EXERCISE DIRECTIONS: Look through the data below for the string "حاضران", and copy every line where it turns up.

----- SOURCE MATERIAL -----

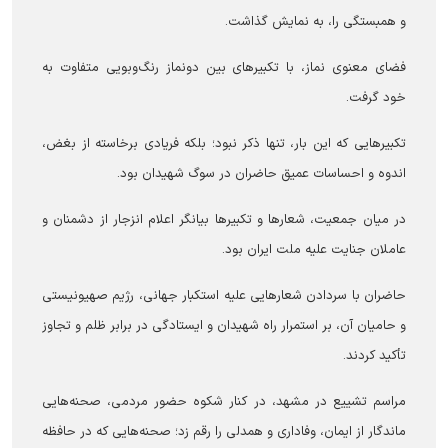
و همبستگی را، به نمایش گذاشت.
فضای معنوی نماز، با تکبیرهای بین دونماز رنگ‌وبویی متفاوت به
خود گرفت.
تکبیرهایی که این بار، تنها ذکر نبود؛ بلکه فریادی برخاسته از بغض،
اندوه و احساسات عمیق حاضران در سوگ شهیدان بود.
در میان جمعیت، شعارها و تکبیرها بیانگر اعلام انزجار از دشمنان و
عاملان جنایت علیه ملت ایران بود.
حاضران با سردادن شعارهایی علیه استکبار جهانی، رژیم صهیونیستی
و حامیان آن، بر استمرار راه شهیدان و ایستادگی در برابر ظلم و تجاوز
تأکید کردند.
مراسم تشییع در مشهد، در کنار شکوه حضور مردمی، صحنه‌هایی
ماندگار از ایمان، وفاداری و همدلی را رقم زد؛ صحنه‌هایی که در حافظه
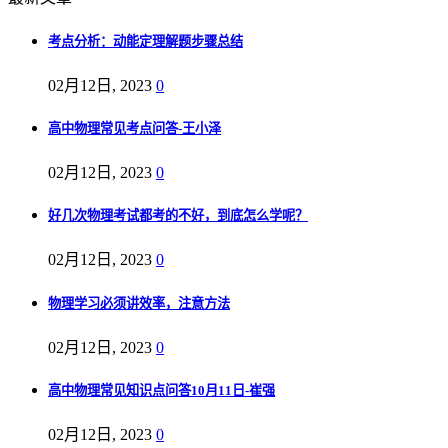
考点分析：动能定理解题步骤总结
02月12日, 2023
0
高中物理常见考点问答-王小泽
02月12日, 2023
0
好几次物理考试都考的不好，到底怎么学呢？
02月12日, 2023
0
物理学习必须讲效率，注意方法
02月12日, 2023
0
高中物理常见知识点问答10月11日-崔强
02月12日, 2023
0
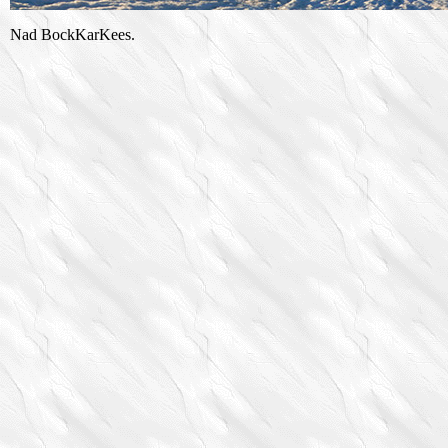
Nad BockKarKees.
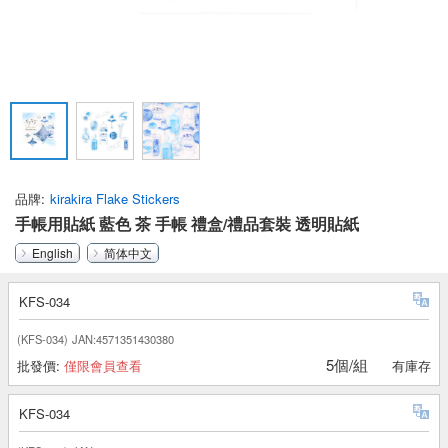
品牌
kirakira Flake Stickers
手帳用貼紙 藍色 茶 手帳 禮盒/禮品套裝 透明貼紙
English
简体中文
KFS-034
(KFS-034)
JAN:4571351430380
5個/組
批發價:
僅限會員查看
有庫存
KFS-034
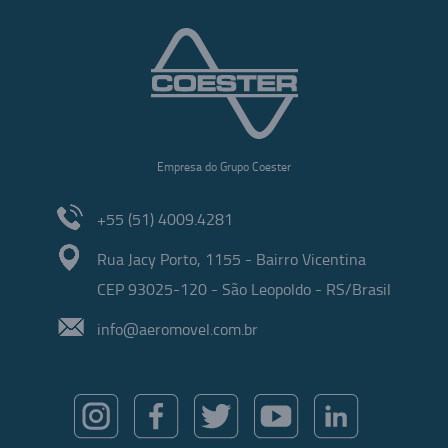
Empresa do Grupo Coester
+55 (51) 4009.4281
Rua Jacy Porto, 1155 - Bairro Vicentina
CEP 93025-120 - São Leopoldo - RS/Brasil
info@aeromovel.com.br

-----
----- SOURCE MATERIAL -----

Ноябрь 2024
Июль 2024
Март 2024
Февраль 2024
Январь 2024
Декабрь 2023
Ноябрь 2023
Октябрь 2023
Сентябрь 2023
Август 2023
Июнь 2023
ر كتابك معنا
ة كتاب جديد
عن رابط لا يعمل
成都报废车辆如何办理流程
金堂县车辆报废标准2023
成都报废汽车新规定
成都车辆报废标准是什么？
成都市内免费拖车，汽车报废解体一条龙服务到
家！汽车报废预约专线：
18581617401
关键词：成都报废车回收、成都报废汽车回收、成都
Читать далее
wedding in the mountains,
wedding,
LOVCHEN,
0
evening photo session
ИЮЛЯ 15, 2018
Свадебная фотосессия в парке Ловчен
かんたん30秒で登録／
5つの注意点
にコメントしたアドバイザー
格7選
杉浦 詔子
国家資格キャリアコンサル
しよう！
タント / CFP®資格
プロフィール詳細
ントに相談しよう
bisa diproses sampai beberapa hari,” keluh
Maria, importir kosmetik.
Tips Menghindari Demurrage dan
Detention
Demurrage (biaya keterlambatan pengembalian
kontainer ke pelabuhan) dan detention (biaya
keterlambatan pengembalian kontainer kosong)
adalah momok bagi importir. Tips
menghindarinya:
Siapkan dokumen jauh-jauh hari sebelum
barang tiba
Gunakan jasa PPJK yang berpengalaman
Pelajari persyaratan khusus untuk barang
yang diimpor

-----
----- SOURCE MATERIAL -----

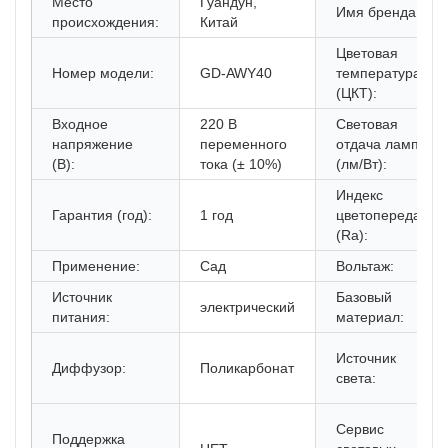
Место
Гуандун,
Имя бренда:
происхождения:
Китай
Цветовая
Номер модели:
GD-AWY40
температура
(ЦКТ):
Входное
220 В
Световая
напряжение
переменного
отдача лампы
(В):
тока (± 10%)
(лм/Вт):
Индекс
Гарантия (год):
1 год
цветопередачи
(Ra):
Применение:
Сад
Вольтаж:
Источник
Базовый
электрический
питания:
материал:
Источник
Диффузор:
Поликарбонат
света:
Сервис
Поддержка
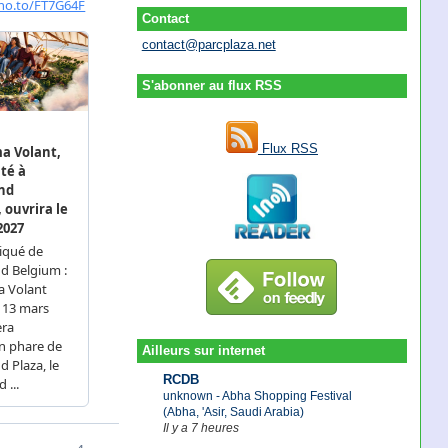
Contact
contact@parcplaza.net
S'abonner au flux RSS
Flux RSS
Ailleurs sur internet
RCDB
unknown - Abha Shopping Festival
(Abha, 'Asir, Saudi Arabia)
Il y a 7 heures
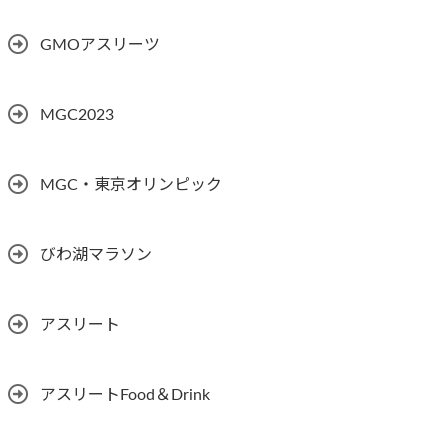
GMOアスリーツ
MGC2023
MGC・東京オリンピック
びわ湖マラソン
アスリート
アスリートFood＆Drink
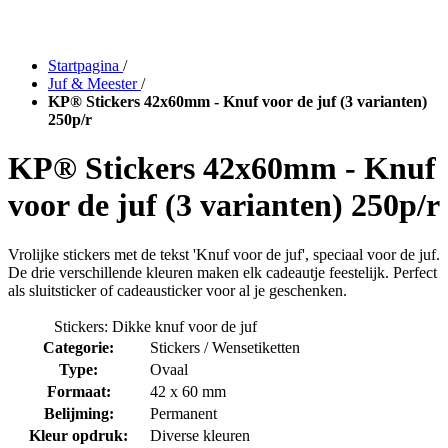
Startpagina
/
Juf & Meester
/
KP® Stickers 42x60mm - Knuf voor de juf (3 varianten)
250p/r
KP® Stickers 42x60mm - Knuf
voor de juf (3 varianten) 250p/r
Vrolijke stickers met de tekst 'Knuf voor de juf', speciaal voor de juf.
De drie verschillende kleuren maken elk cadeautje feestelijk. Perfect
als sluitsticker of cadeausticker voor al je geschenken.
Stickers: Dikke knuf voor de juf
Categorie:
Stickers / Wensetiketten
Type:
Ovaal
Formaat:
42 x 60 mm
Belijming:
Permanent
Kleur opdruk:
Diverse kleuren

-----

ANSWER TO THIS EXERCISE:
اندوه و احساسات عمیق حاضران در سوگ شهیدان بود.
حاضران با سردادن شعارهایی علیه استکبار جهانی، رژیم صهیونیستی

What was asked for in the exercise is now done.